*Рабочее задание:*
Изложите приведенный ниже фрагмент беседы в двух предложениях.

*Предложенный отрывок:*
== == ==

Кремер: Маш, ты жалела о том, что ты решила об этом рассказать всем и написать  книгу? Был ли для тебя это вообще выбор – писать книгу и делать это достоянием общественности или как-то пережить это в кругу семьи, личным образом?

Гессен: Когда я впервые узнала, что я являюсь носителем мутации, это было 10 лет назад, когда у нас вообще об этом довольно мало говорили, мне очень тяжело было с этим справиться. Я почувствовала, что я собираю информацию, а она входит и выходит, я ничего не могу организовать, я ничего не могу для себя решить. Поэтому книга получилась очень органичной, писать – это то, что я умею делать, это то, как я умею прорабатывать информацию. Надо сказать, что это очень помогло, поскольку я стала писать, со мной стали разговаривать не как с пациентом, а как с журналистом. Врачи, оказываются, гораздо больше говорят журналисту, чем пациенту, как правило.

Кремер: Но при этом твоя книга до сих пор не вышла в России. Я так понимаю, что были некоторые отговорки издателей. Почему этого не случилось? Почему российский читатель не готов к этой информации?

Гессен: Я не уверена, что российские читатели не готовы. Российские издатели считают, что российские читатели не готовы. Это немножко разные вещи. Мне кажется, что издатели вообще недооценивают читателей, как правило. Считается, что книга слишком личная, и что вообще российский читатель не привык так откровенно и открыто говорить о здоровье, о болезни, об операциях, о личных переживаниях. Мне кажется, что, в частности, реакция на колонку Толи  показывает, что это совершенно не так.

Таратута: Может быть, дело в российском восприятии чуда? Российские читатели, издатели, российская женщина считает, что чудо случится в пределах этих 13%. Именно пример Джоли и ваш пример  говорит о том, что можно рассчитывать на свои силы. В чём здесь национальный колорит восприятия этой проблемы?

Гессен:  Я думаю, что есть доля правды в том, что вы говорите, потому что то, о чём пишет Джоли, и то, что я переживала, и то, что переживает огромное количество женщин, которые сталкиваются с этой проблемой, это планирование. Я хочу увидеть своих детей взрослыми. Надо сказать, что это первое, что сказала мне врач, когда я пошла с ней разговаривать, моей дочке тогда было 2 года. Она сказала: «Речь идёт о том, чтобы увидеть, как твоя дочь закончит школу. Правильно ведь?». Это требует действительно долгосрочного планирования, к которому русский менталитет не то чтобы склонен.

Кремер: Но при этом в Америке сейчас происходит довольно громкая дискуссия по поводу избыточного, превентивного лечения онкологических заболеваний. Что ты по этому поводу думаешь?

Гессен: Это очень интересный разговор. Разговор идёт о том, что в американской культуре и во многих западноевропейских странах тоже, просто Америка впереди планеты всей, устоялся такой стереотип, что нужно обязательно делать маммограмы, нужно обязательно отлавливать рак груди как можно раньше. А сейчас выясняется, что всё не так просто. Что, во-первых, маммография– это очень точный инструмент, во-вторых, не все раки становятся инвазивными, то есть они не все начинают расти за пределами молоководящих каналов, а уж тем более за пределами груди. И вообще всё гораздо сложнее, чем кажется. Выяснилось, что часто ранний диагноз  означает только ранний диагноз, не часто, а в среднем.

== == ==

*Предоставленные материалы:*

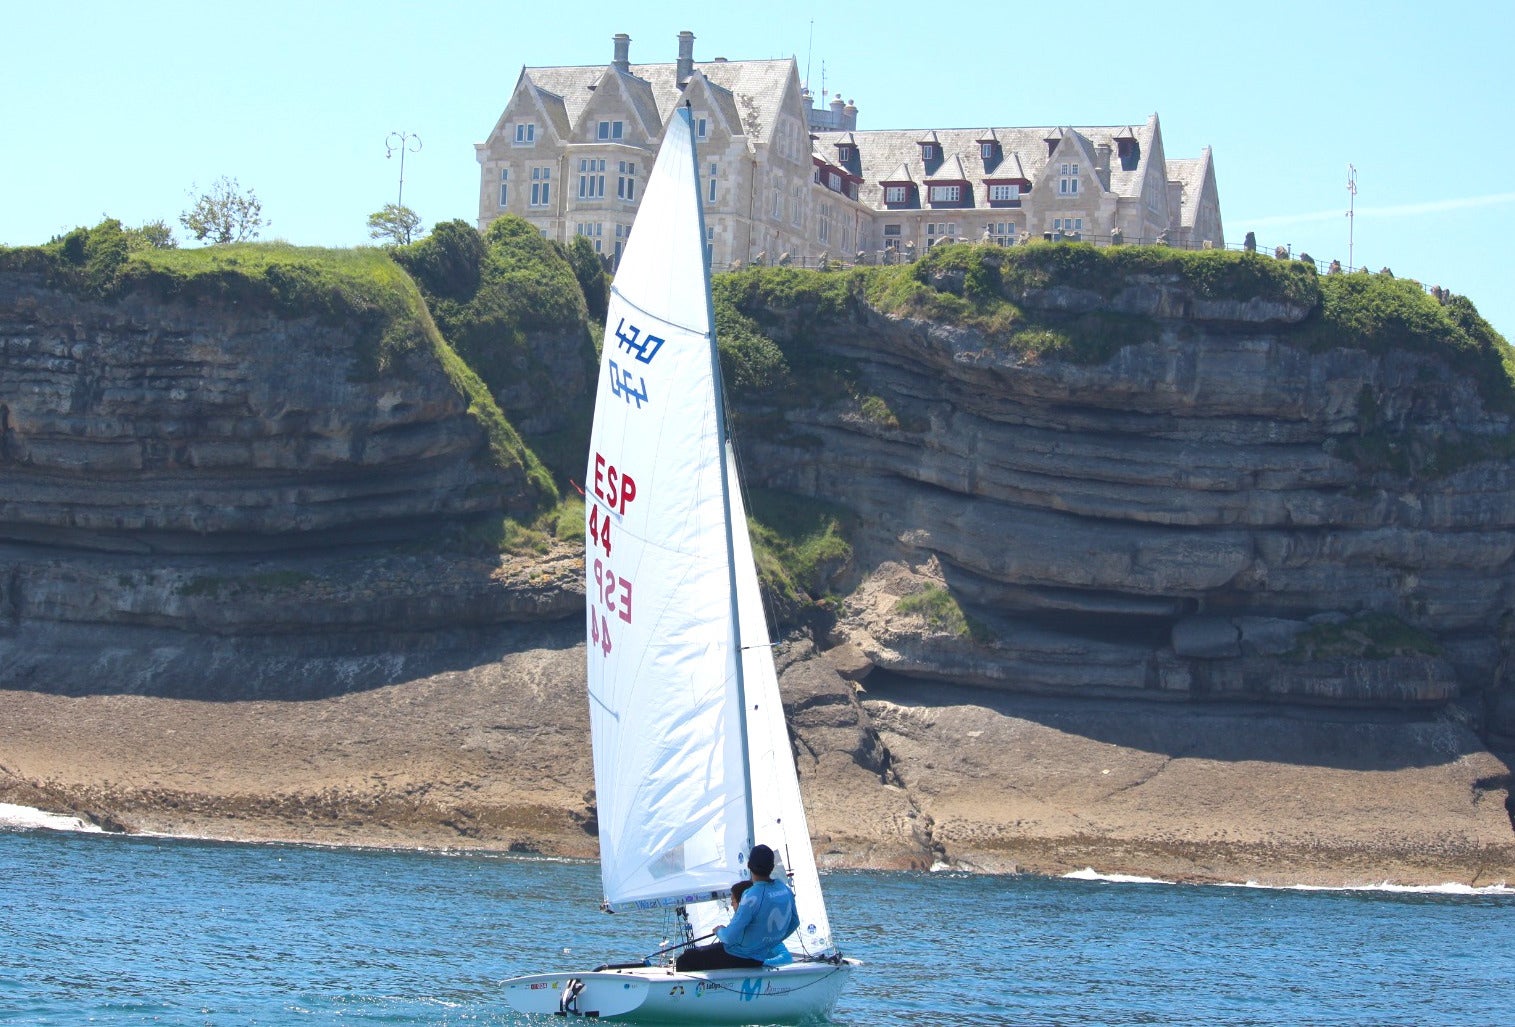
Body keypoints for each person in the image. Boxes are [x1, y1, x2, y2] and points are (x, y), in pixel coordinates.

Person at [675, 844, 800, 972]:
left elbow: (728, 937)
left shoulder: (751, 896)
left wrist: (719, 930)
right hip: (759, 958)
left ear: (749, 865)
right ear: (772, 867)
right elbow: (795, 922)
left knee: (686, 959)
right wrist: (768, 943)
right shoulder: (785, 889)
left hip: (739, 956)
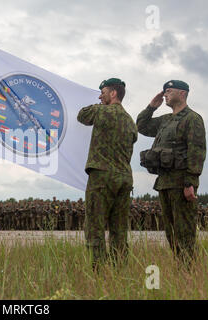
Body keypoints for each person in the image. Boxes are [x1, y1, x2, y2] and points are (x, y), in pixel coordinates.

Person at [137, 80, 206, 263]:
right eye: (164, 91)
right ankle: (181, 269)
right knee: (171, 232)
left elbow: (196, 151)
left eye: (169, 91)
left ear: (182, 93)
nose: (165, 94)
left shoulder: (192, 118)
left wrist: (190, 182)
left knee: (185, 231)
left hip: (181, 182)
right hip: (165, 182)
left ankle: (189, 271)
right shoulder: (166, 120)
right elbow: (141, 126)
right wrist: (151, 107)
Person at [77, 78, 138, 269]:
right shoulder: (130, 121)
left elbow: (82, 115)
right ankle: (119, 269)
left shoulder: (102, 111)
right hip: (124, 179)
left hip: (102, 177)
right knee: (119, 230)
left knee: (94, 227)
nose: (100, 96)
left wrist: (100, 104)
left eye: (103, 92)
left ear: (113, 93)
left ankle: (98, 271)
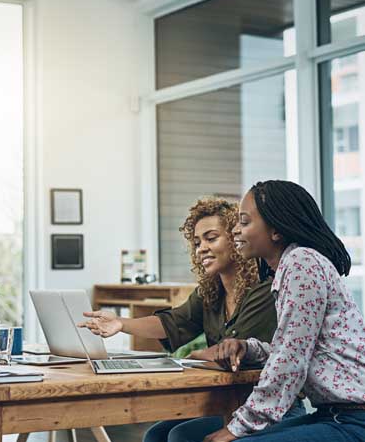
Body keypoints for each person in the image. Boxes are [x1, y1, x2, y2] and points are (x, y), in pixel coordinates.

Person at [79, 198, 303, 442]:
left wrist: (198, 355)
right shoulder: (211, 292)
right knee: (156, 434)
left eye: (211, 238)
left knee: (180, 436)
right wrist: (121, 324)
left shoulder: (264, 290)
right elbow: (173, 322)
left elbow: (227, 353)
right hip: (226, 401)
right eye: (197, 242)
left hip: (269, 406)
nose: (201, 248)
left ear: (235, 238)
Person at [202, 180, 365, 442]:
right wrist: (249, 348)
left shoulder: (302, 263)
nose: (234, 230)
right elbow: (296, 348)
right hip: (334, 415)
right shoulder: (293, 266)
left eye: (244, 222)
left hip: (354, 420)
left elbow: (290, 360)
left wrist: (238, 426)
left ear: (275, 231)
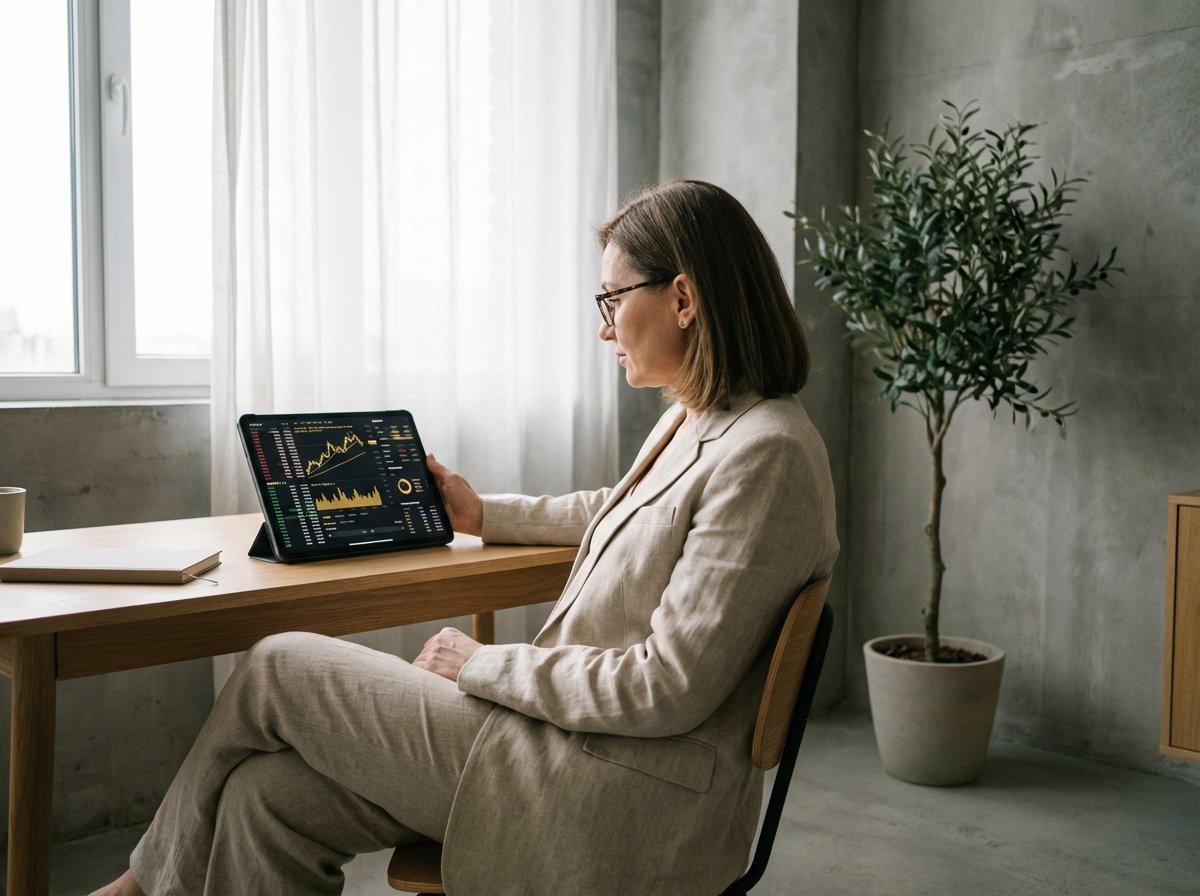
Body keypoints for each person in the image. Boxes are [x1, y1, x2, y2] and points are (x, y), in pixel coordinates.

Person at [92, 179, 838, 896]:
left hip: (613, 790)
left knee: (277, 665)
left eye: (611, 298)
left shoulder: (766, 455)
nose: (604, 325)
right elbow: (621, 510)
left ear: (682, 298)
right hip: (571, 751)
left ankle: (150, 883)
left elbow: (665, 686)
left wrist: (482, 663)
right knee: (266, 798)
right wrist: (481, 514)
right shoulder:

== == ==

*Готовое решение:*
Гессен рассказывает, что, узнав о своей мутации, написала книгу, потому что письмо для нее способ прорабатывать информацию, но в России книга до сих пор не вышла: издатели считают ее слишком личной для читателей, не привыкших откровенно говорить о болезни. По ее словам, то, о чем пишет Джоли, требует долгосрочного планирования, к которому русский менталитет не особенно склонен, а в Америке сейчас выясняется, что с ранним выявлением рака груди все не так просто, как принято считать.